A working group from the APSARA National Authority (ANA)'s Department of Water Management was restoring water hyacinth in Angkor Thom’s moat as part of conservation work and efforts to make it more appealing to tourists who visit Angkor Archaeological Park.

Nhem Raksmey, technical officer at the department, said rehabilitation work commenced on April 24 with 40 people. It started near Angkor Thom’s Takav gate (west gate).

Raksmey said that the restoration work covered 150,000sqm, and the group had struck some obstacles along the way because of thick plant coverage.

"The restoration team has been busy pulling out the thick water hyacinths from the water and placing them on the moat’s bank. Grass and small plants have become so thick and heavy that in some places you could hardly see the water.

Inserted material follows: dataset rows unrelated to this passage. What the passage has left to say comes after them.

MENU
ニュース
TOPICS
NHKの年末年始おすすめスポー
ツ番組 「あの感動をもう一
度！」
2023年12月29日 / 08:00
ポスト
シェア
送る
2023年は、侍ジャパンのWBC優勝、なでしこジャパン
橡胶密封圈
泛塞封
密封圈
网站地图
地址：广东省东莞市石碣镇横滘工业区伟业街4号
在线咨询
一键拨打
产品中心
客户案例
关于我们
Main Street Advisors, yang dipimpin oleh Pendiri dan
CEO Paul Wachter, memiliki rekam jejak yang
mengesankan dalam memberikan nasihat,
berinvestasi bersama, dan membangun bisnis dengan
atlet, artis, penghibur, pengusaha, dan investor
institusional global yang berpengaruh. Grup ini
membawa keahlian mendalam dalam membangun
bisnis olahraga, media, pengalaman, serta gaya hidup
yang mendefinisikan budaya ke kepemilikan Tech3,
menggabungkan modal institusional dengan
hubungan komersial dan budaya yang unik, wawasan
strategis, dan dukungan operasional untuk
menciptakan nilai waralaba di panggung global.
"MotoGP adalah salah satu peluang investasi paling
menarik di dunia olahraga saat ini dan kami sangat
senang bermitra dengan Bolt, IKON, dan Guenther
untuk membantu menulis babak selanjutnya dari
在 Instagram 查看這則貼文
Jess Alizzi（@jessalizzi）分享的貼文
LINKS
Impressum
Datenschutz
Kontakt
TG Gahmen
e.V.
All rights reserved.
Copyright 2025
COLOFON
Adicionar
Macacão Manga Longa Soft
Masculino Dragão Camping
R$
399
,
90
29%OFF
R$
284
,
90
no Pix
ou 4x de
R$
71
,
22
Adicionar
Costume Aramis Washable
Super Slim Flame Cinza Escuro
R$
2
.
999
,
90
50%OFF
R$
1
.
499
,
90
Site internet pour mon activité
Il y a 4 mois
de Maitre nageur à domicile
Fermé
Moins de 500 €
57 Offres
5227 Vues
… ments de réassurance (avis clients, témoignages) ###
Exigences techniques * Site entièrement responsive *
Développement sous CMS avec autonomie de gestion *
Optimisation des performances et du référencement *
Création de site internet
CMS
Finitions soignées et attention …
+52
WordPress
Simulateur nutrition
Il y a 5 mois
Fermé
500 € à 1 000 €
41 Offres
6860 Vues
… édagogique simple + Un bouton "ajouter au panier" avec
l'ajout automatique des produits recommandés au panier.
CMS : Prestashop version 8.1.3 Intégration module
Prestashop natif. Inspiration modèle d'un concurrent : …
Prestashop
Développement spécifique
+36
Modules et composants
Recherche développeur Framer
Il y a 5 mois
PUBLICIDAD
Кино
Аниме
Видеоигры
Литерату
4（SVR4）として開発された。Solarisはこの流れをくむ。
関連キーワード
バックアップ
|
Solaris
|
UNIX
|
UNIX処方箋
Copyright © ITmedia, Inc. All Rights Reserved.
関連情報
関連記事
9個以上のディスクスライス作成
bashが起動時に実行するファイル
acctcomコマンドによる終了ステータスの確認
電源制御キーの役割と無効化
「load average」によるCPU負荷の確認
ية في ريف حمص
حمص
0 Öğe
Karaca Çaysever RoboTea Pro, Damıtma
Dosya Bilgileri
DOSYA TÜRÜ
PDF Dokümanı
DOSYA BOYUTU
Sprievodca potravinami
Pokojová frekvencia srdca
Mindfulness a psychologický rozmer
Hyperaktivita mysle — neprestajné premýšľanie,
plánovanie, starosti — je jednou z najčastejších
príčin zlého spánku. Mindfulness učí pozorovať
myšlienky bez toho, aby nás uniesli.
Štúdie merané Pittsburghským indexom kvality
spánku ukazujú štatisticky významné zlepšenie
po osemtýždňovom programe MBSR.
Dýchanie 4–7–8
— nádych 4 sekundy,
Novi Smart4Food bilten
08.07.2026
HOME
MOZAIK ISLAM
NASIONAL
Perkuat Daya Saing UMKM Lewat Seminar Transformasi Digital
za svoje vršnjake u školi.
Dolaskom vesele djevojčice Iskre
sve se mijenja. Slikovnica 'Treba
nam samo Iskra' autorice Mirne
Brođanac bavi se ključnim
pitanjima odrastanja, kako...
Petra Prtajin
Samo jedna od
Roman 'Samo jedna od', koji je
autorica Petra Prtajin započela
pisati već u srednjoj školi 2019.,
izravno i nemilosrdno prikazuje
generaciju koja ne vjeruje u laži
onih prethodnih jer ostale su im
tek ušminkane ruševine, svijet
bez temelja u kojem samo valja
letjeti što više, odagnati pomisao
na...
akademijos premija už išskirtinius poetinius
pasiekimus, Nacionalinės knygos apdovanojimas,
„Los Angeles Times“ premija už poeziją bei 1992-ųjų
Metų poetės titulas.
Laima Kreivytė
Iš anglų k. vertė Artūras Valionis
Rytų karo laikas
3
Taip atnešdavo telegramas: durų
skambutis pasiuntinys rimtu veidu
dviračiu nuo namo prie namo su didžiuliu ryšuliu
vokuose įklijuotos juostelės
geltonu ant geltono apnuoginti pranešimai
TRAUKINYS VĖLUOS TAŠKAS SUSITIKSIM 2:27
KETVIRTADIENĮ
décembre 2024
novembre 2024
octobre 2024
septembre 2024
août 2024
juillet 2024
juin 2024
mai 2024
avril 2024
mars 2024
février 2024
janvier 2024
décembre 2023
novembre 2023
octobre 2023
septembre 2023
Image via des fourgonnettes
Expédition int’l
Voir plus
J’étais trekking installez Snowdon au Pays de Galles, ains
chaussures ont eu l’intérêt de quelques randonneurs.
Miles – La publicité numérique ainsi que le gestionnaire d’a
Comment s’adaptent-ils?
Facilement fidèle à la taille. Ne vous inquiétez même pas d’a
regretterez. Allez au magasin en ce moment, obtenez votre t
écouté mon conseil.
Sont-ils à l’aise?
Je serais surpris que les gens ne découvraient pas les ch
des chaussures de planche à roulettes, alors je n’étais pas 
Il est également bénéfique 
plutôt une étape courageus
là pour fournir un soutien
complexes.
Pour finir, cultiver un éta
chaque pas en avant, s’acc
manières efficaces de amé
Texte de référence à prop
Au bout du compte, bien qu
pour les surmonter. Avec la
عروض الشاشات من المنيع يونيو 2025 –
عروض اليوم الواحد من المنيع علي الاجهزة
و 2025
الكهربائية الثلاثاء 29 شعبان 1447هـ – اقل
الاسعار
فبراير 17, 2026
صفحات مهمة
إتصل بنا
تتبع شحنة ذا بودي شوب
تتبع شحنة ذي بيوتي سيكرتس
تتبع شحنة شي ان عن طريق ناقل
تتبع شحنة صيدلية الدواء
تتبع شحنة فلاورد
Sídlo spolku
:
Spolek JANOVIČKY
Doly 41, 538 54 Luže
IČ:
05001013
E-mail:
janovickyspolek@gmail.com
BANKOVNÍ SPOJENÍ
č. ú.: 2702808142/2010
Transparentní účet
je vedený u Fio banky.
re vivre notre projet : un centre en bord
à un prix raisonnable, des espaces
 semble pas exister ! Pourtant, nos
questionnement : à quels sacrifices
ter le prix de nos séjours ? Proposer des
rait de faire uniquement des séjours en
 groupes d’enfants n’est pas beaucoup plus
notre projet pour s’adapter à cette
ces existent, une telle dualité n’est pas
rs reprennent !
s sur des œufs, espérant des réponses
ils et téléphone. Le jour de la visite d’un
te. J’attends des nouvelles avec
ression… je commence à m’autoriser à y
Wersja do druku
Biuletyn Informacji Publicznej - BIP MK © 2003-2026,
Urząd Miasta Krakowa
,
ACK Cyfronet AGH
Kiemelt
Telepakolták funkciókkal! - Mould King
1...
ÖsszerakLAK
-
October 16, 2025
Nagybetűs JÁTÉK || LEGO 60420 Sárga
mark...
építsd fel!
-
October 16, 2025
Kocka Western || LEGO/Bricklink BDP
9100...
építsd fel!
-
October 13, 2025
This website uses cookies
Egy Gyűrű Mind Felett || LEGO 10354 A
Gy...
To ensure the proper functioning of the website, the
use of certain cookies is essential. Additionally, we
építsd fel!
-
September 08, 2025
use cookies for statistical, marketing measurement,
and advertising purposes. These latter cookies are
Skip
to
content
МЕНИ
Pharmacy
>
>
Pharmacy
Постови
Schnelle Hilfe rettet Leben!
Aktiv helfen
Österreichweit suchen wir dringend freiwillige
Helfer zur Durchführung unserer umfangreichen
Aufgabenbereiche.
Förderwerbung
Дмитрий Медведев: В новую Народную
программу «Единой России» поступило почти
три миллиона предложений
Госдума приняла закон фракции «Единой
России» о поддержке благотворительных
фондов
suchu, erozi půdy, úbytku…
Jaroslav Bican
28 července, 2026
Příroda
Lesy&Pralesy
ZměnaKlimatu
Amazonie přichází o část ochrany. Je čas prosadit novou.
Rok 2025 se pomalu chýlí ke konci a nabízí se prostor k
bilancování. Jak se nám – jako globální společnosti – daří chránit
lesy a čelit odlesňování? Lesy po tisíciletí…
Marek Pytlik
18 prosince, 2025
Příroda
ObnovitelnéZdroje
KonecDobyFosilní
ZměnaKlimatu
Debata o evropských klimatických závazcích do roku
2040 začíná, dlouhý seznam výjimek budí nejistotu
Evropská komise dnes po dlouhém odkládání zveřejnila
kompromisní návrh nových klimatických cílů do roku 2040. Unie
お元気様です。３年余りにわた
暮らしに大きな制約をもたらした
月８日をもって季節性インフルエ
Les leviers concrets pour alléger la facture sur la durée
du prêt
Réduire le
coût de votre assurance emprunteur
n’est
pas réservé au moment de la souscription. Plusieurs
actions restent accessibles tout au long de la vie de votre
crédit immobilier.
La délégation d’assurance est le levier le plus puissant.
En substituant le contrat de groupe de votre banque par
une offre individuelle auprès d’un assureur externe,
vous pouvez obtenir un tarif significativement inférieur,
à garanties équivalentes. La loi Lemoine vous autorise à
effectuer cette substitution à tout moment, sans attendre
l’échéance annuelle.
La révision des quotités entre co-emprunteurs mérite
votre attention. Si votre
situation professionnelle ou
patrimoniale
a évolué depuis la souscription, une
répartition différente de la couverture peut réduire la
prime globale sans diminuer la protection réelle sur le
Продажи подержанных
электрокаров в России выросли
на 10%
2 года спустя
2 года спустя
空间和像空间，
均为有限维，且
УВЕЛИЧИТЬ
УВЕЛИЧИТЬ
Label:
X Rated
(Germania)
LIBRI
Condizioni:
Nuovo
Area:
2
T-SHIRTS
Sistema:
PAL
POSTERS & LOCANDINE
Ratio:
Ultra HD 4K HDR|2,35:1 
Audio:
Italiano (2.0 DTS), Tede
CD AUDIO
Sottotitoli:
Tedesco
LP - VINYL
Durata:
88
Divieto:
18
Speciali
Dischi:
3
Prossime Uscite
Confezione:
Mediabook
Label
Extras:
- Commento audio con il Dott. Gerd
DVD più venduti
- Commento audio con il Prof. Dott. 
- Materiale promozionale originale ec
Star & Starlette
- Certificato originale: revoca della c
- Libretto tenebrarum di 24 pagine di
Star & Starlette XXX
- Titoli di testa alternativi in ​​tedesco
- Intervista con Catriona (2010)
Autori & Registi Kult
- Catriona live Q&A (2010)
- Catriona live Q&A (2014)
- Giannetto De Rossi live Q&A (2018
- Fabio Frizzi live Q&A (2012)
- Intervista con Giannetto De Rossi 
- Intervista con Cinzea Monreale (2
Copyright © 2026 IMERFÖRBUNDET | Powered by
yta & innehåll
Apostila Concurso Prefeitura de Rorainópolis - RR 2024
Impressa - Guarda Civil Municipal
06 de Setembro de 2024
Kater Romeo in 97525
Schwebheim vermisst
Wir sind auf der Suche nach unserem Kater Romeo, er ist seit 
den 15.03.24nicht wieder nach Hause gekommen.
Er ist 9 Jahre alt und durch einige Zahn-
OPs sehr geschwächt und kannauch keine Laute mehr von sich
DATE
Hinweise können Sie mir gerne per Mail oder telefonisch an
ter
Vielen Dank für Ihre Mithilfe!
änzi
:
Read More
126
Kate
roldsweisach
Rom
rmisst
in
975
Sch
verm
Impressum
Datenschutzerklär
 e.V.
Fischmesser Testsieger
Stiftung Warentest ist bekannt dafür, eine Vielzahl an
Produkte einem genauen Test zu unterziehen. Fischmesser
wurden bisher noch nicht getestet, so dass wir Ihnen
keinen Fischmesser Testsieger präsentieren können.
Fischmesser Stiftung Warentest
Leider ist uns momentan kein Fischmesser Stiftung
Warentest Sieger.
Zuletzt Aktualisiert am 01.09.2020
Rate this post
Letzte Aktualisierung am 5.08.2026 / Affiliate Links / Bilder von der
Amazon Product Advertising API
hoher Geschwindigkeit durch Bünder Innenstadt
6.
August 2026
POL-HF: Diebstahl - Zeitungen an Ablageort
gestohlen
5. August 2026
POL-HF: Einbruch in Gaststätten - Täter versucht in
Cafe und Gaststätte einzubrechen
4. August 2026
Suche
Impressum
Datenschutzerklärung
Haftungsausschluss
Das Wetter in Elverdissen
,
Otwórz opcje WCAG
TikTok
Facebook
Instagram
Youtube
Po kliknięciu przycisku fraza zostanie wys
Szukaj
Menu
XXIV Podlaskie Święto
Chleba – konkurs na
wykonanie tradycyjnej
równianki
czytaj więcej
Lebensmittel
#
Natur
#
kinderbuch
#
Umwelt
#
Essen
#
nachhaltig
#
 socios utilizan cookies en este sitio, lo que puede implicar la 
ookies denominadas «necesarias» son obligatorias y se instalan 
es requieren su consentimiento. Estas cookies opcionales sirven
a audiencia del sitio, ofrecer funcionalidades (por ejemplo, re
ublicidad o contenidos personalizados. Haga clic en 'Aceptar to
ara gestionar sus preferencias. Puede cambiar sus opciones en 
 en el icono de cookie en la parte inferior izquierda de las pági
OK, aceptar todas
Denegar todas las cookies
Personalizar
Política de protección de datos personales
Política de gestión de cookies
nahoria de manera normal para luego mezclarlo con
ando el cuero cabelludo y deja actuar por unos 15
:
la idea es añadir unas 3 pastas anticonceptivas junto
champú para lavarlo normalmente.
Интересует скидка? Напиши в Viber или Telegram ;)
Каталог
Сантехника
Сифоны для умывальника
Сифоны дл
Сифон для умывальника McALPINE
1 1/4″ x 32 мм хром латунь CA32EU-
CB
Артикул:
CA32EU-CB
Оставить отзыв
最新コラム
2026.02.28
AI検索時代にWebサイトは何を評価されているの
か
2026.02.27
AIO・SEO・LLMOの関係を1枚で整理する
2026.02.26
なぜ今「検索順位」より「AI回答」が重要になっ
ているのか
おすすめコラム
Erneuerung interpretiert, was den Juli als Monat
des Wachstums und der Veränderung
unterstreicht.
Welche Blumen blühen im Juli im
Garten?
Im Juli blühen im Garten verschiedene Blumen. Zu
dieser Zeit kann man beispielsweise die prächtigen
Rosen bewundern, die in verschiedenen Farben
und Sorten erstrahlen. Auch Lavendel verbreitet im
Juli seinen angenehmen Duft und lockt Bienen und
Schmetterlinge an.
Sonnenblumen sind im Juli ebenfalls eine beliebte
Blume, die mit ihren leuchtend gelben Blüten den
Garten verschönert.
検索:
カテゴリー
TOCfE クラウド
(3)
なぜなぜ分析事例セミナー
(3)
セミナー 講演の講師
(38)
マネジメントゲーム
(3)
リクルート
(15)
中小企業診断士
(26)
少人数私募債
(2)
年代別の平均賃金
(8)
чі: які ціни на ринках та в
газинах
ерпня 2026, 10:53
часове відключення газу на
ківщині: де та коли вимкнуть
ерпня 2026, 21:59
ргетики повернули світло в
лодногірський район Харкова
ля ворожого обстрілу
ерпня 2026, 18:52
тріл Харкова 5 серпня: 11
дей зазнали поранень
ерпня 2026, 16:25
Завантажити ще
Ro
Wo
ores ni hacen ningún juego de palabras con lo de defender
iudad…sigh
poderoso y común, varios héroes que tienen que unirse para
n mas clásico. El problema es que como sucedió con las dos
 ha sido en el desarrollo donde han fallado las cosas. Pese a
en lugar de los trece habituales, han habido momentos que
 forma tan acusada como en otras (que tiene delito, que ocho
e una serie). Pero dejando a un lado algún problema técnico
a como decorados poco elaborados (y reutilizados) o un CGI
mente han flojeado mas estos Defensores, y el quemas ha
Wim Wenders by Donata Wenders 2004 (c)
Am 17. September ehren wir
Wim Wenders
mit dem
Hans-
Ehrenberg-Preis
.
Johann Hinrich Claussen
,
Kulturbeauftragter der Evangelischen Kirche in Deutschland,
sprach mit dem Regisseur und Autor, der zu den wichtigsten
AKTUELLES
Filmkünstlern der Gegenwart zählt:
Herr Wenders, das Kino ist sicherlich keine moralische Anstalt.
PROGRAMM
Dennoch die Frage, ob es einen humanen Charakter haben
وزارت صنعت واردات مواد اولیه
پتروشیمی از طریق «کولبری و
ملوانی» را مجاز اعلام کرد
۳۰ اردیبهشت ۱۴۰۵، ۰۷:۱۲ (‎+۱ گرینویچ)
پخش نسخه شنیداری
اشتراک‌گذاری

Some plants grew down 60cm into the water," he said.

He said this problem was formed by small plants in the water growing over a long time and lack of adequate cleaning, causing this thick mass of plants.

However, he said that the team is looking for alternative ways to speed up the work. This means using equipment as we are currently using only manual labour.

Reaksmey expects that after the restoration, the environment in the western part of Angkor Thom will be beautiful and can attract more tourists.

Cambodia Association of Travel Agents and Cambodia Chamber of Commerce adviser Ho Vandy said the joint restoration work in the Angkor area would certainly attract more tourists after the Covid-19 situation improves.

"It's very good to make improvements because we already know that in the field of tourism to attract visitors the first is beauty, the second is the landscape, the third is view, the fourth is quality and the fifth is safety," he said.

"So, our selling point is not just the temples but to also provide all these services. So, we appreciate ANA for consulting with UNESCO on all these renovations,” he said.

Raksmey said the restoration was sponsored by philanthropists and senior officials including Minister of National Assembly-Senate Relations and Inspection Men Sam An; Minister of Culture and Fine Arts Phoeung Sakona; and the ANA Chairman of the Board of Directors Seang Chan Heng.

ANA and the Angkor Institute began to reopen the Angkor area to the public from April 26 after being closed for a short time to prevent the spread of Covid 19.

On the first day of reopening, ANA said the Angkor Archaeological Park received 701 tourists, while authorities continue to strengthen measures to prevent Covid 19.